* [What you need to do] Exactly as written, print out each entry in the data, with no pictures.

* [Task material]

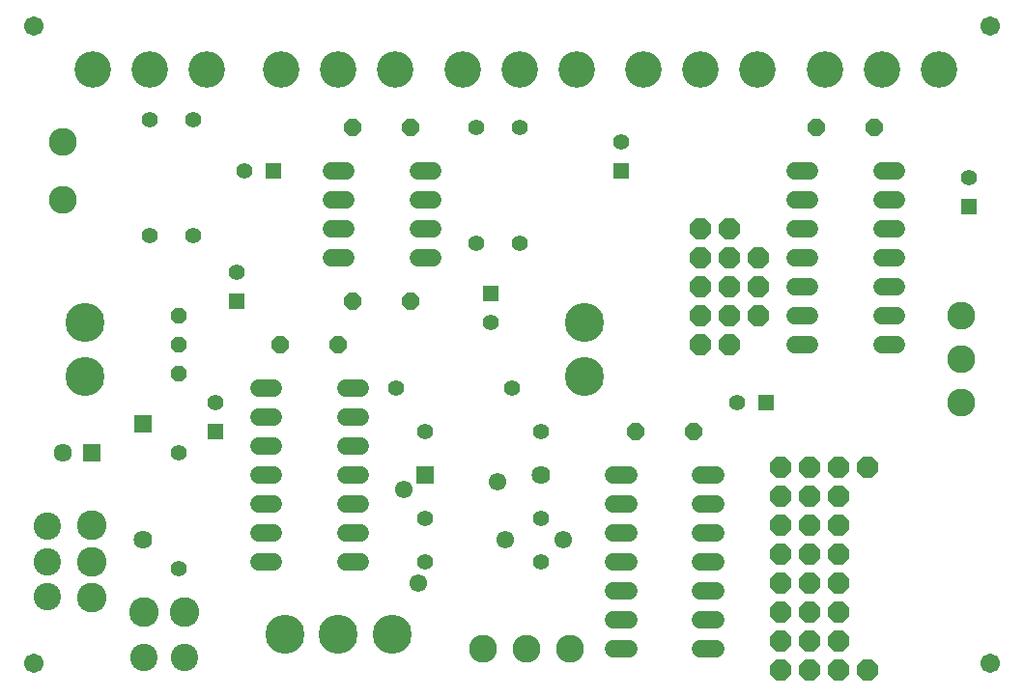
<source format=gbs>
G75*
G70*
%OFA0B0*%
%FSLAX24Y24*%
%IPPOS*%
%LPD*%
%AMOC8*
5,1,8,0,0,1.08239X$1,22.5*
%
%ADD10C,0.0671*%
%ADD11C,0.0600*%
%ADD12R,0.0556X0.0556*%
%ADD13C,0.0556*%
%ADD14C,0.1261*%
%ADD15OC8,0.0600*%
%ADD16R,0.0640X0.0640*%
%ADD17C,0.0640*%
%ADD18C,0.1346*%
%ADD19OC8,0.0710*%
%ADD20OC8,0.0556*%
%ADD21C,0.0634*%
%ADD22R,0.0634X0.0634*%
%ADD23C,0.1025*%
%ADD24C,0.0946*%
%ADD25C,0.0966*%
%ADD26C,0.0611*%
D10*
X001302Y001806D03*
X001302Y023806D03*
X034302Y023806D03*
X034302Y001806D03*
D11*
X024812Y002306D02*
X024292Y002306D01*
X024292Y003306D02*
X024812Y003306D01*
X024812Y004306D02*
X024292Y004306D01*
X024292Y005306D02*
X024812Y005306D01*
X024812Y006306D02*
X024292Y006306D01*
X024292Y007306D02*
X024812Y007306D01*
X024812Y008306D02*
X024292Y008306D01*
X021812Y008306D02*
X021292Y008306D01*
X021292Y007306D02*
X021812Y007306D01*
X021812Y006306D02*
X021292Y006306D01*
X021292Y005306D02*
X021812Y005306D01*
X021812Y004306D02*
X021292Y004306D01*
X021292Y003306D02*
X021812Y003306D01*
X021812Y002306D02*
X021292Y002306D01*
X012562Y005306D02*
X012042Y005306D01*
X012042Y006306D02*
X012562Y006306D01*
X012562Y007306D02*
X012042Y007306D01*
X012042Y008306D02*
X012562Y008306D01*
X012562Y009306D02*
X012042Y009306D01*
X012042Y010306D02*
X012562Y010306D01*
X012562Y011306D02*
X012042Y011306D01*
X009562Y011306D02*
X009042Y011306D01*
X009042Y010306D02*
X009562Y010306D01*
X009562Y009306D02*
X009042Y009306D01*
X009042Y008306D02*
X009562Y008306D01*
X009562Y007306D02*
X009042Y007306D01*
X009042Y006306D02*
X009562Y006306D01*
X009562Y005306D02*
X009042Y005306D01*
X011542Y015806D02*
X012062Y015806D01*
X012062Y016806D02*
X011542Y016806D01*
X011542Y017806D02*
X012062Y017806D01*
X012062Y018806D02*
X011542Y018806D01*
X014542Y018806D02*
X015062Y018806D01*
X015062Y017806D02*
X014542Y017806D01*
X014542Y016806D02*
X015062Y016806D01*
X015062Y015806D02*
X014542Y015806D01*
X027542Y015806D02*
X028062Y015806D01*
X028062Y014806D02*
X027542Y014806D01*
X027542Y013806D02*
X028062Y013806D01*
X028062Y012806D02*
X027542Y012806D01*
X030542Y012806D02*
X031062Y012806D01*
X031062Y013806D02*
X030542Y013806D01*
X030542Y014806D02*
X031062Y014806D01*
X031062Y015806D02*
X030542Y015806D01*
X030542Y016806D02*
X031062Y016806D01*
X031062Y017806D02*
X030542Y017806D01*
X030542Y018806D02*
X031062Y018806D01*
X028062Y018806D02*
X027542Y018806D01*
X027542Y017806D02*
X028062Y017806D01*
X028062Y016806D02*
X027542Y016806D01*
D12*
X033552Y017556D03*
X026552Y010806D03*
X017052Y014556D03*
X021552Y018806D03*
X009552Y018806D03*
X008302Y014306D03*
X007552Y009806D03*
D13*
X007552Y010806D03*
X006302Y009056D03*
X006302Y005056D03*
X014802Y005306D03*
X014802Y006806D03*
X018802Y006806D03*
X018802Y005306D03*
X018802Y009806D03*
X017802Y011306D03*
X014802Y009806D03*
X013802Y011306D03*
X017052Y013556D03*
X016552Y016306D03*
X018052Y016306D03*
X021552Y019806D03*
X018052Y020306D03*
X016552Y020306D03*
X008552Y018806D03*
X006802Y020556D03*
X005302Y020556D03*
X005302Y016556D03*
X006802Y016556D03*
X008302Y015306D03*
X025552Y010806D03*
X033552Y018556D03*
D14*
X032521Y022306D03*
X030552Y022306D03*
X028584Y022306D03*
X026271Y022306D03*
X024302Y022306D03*
X022334Y022306D03*
X020021Y022306D03*
X018052Y022306D03*
X016084Y022306D03*
X013771Y022306D03*
X011802Y022306D03*
X009834Y022306D03*
X007271Y022306D03*
X005302Y022306D03*
X003334Y022306D03*
D15*
X012302Y020306D03*
X014302Y020306D03*
X014302Y014306D03*
X012302Y014306D03*
X011802Y012806D03*
X009802Y012806D03*
X022052Y009806D03*
X024052Y009806D03*
X028302Y020306D03*
X030302Y020306D03*
D16*
X014802Y008306D03*
X005052Y010056D03*
D17*
X005052Y006056D03*
X018802Y008306D03*
D18*
X020302Y011706D03*
X020302Y013556D03*
X013653Y002806D03*
X011802Y002806D03*
X009952Y002806D03*
X003052Y011706D03*
X003052Y013556D03*
D19*
X024302Y013806D03*
X025302Y013806D03*
X026302Y013806D03*
X026302Y014806D03*
X025302Y014806D03*
X024302Y014806D03*
X024302Y015806D03*
X025302Y015806D03*
X026302Y015806D03*
X025302Y016806D03*
X024302Y016806D03*
X024302Y012806D03*
X025302Y012806D03*
X027052Y008556D03*
X028052Y008556D03*
X029052Y008556D03*
X030052Y008556D03*
X029052Y007556D03*
X028052Y007556D03*
X027052Y007556D03*
X027052Y006556D03*
X028052Y006556D03*
X029052Y006556D03*
X029052Y005556D03*
X028052Y005556D03*
X027052Y005556D03*
X027052Y004556D03*
X028052Y004556D03*
X029052Y004556D03*
X029052Y003556D03*
X028052Y003556D03*
X027052Y003556D03*
X027052Y002556D03*
X028052Y002556D03*
X029052Y002556D03*
X029052Y001556D03*
X028052Y001556D03*
X027052Y001556D03*
X030052Y001556D03*
D20*
X006302Y011806D03*
X006302Y012806D03*
X006302Y013806D03*
D21*
X002302Y009056D03*
D22*
X003302Y009056D03*
D23*
X003302Y006556D03*
X003302Y005306D03*
X003302Y004056D03*
X005102Y003556D03*
X006502Y003556D03*
D24*
X006502Y002006D03*
X005102Y002006D03*
X001752Y004081D03*
X001752Y005306D03*
X001752Y006531D03*
D25*
X016802Y002306D03*
X018302Y002306D03*
X019802Y002306D03*
X033302Y010806D03*
X033302Y012306D03*
X033302Y013806D03*
X002302Y017806D03*
X002302Y019806D03*
D26*
X017302Y008056D03*
X017552Y006056D03*
X019552Y006056D03*
X014552Y004556D03*
X014052Y007806D03*
M02*

</source>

* [Solution to the exercise]
<source format=gbs>
G75*
G70*
%OFA0B0*%
%FSLAX24Y24*%
%IPPOS*%
%LPD*%
%AMOC8*
5,1,8,0,0,1.08239X$1,22.5*
%
%ADD10C,0.0671*%
%ADD11C,0.0600*%
%ADD12R,0.0556X0.0556*%
%ADD13C,0.0556*%
%ADD14C,0.1261*%
%ADD15OC8,0.0600*%
%ADD16R,0.0640X0.0640*%
%ADD17C,0.0640*%
%ADD18C,0.1346*%
%ADD19OC8,0.0710*%
%ADD20OC8,0.0556*%
%ADD21C,0.0634*%
%ADD22R,0.0634X0.0634*%
%ADD23C,0.1025*%
%ADD24C,0.0946*%
%ADD25C,0.0966*%
%ADD26C,0.0611*%
D10*
X001302Y001806D03*
X001302Y023806D03*
X034302Y023806D03*
X034302Y001806D03*
D11*
X024812Y002306D02*
X024292Y002306D01*
X024292Y003306D02*
X024812Y003306D01*
X024812Y004306D02*
X024292Y004306D01*
X024292Y005306D02*
X024812Y005306D01*
X024812Y006306D02*
X024292Y006306D01*
X024292Y007306D02*
X024812Y007306D01*
X024812Y008306D02*
X024292Y008306D01*
X021812Y008306D02*
X021292Y008306D01*
X021292Y007306D02*
X021812Y007306D01*
X021812Y006306D02*
X021292Y006306D01*
X021292Y005306D02*
X021812Y005306D01*
X021812Y004306D02*
X021292Y004306D01*
X021292Y003306D02*
X021812Y003306D01*
X021812Y002306D02*
X021292Y002306D01*
X012562Y005306D02*
X012042Y005306D01*
X012042Y006306D02*
X012562Y006306D01*
X012562Y007306D02*
X012042Y007306D01*
X012042Y008306D02*
X012562Y008306D01*
X012562Y009306D02*
X012042Y009306D01*
X012042Y010306D02*
X012562Y010306D01*
X012562Y011306D02*
X012042Y011306D01*
X009562Y011306D02*
X009042Y011306D01*
X009042Y010306D02*
X009562Y010306D01*
X009562Y009306D02*
X009042Y009306D01*
X009042Y008306D02*
X009562Y008306D01*
X009562Y007306D02*
X009042Y007306D01*
X009042Y006306D02*
X009562Y006306D01*
X009562Y005306D02*
X009042Y005306D01*
X011542Y015806D02*
X012062Y015806D01*
X012062Y016806D02*
X011542Y016806D01*
X011542Y017806D02*
X012062Y017806D01*
X012062Y018806D02*
X011542Y018806D01*
X014542Y018806D02*
X015062Y018806D01*
X015062Y017806D02*
X014542Y017806D01*
X014542Y016806D02*
X015062Y016806D01*
X015062Y015806D02*
X014542Y015806D01*
X027542Y015806D02*
X028062Y015806D01*
X028062Y014806D02*
X027542Y014806D01*
X027542Y013806D02*
X028062Y013806D01*
X028062Y012806D02*
X027542Y012806D01*
X030542Y012806D02*
X031062Y012806D01*
X031062Y013806D02*
X030542Y013806D01*
X030542Y014806D02*
X031062Y014806D01*
X031062Y015806D02*
X030542Y015806D01*
X030542Y016806D02*
X031062Y016806D01*
X031062Y017806D02*
X030542Y017806D01*
X030542Y018806D02*
X031062Y018806D01*
X028062Y018806D02*
X027542Y018806D01*
X027542Y017806D02*
X028062Y017806D01*
X028062Y016806D02*
X027542Y016806D01*
D12*
X033552Y017556D03*
X026552Y010806D03*
X017052Y014556D03*
X021552Y018806D03*
X009552Y018806D03*
X008302Y014306D03*
X007552Y009806D03*
D13*
X007552Y010806D03*
X006302Y009056D03*
X006302Y005056D03*
X014802Y005306D03*
X014802Y006806D03*
X018802Y006806D03*
X018802Y005306D03*
X018802Y009806D03*
X017802Y011306D03*
X014802Y009806D03*
X013802Y011306D03*
X017052Y013556D03*
X016552Y016306D03*
X018052Y016306D03*
X021552Y019806D03*
X018052Y020306D03*
X016552Y020306D03*
X008552Y018806D03*
X006802Y020556D03*
X005302Y020556D03*
X005302Y016556D03*
X006802Y016556D03*
X008302Y015306D03*
X025552Y010806D03*
X033552Y018556D03*
D14*
X032521Y022306D03*
X030552Y022306D03*
X028584Y022306D03*
X026271Y022306D03*
X024302Y022306D03*
X022334Y022306D03*
X020021Y022306D03*
X018052Y022306D03*
X016084Y022306D03*
X013771Y022306D03*
X011802Y022306D03*
X009834Y022306D03*
X007271Y022306D03*
X005302Y022306D03*
X003334Y022306D03*
D15*
X012302Y020306D03*
X014302Y020306D03*
X014302Y014306D03*
X012302Y014306D03*
X011802Y012806D03*
X009802Y012806D03*
X022052Y009806D03*
X024052Y009806D03*
X028302Y020306D03*
X030302Y020306D03*
D16*
X014802Y008306D03*
X005052Y010056D03*
D17*
X005052Y006056D03*
X018802Y008306D03*
D18*
X020302Y011706D03*
X020302Y013556D03*
X013653Y002806D03*
X011802Y002806D03*
X009952Y002806D03*
X003052Y011706D03*
X003052Y013556D03*
D19*
X024302Y013806D03*
X025302Y013806D03*
X026302Y013806D03*
X026302Y014806D03*
X025302Y014806D03*
X024302Y014806D03*
X024302Y015806D03*
X025302Y015806D03*
X026302Y015806D03*
X025302Y016806D03*
X024302Y016806D03*
X024302Y012806D03*
X025302Y012806D03*
X027052Y008556D03*
X028052Y008556D03*
X029052Y008556D03*
X030052Y008556D03*
X029052Y007556D03*
X028052Y007556D03*
X027052Y007556D03*
X027052Y006556D03*
X028052Y006556D03*
X029052Y006556D03*
X029052Y005556D03*
X028052Y005556D03*
X027052Y005556D03*
X027052Y004556D03*
X028052Y004556D03*
X029052Y004556D03*
X029052Y003556D03*
X028052Y003556D03*
X027052Y003556D03*
X027052Y002556D03*
X028052Y002556D03*
X029052Y002556D03*
X029052Y001556D03*
X028052Y001556D03*
X027052Y001556D03*
X030052Y001556D03*
D20*
X006302Y011806D03*
X006302Y012806D03*
X006302Y013806D03*
D21*
X002302Y009056D03*
D22*
X003302Y009056D03*
D23*
X003302Y006556D03*
X003302Y005306D03*
X003302Y004056D03*
X005102Y003556D03*
X006502Y003556D03*
D24*
X006502Y002006D03*
X005102Y002006D03*
X001752Y004081D03*
X001752Y005306D03*
X001752Y006531D03*
D25*
X016802Y002306D03*
X018302Y002306D03*
X019802Y002306D03*
X033302Y010806D03*
X033302Y012306D03*
X033302Y013806D03*
X002302Y017806D03*
X002302Y019806D03*
D26*
X017302Y008056D03*
X017552Y006056D03*
X019552Y006056D03*
X014552Y004556D03*
X014052Y007806D03*
M02*

</source>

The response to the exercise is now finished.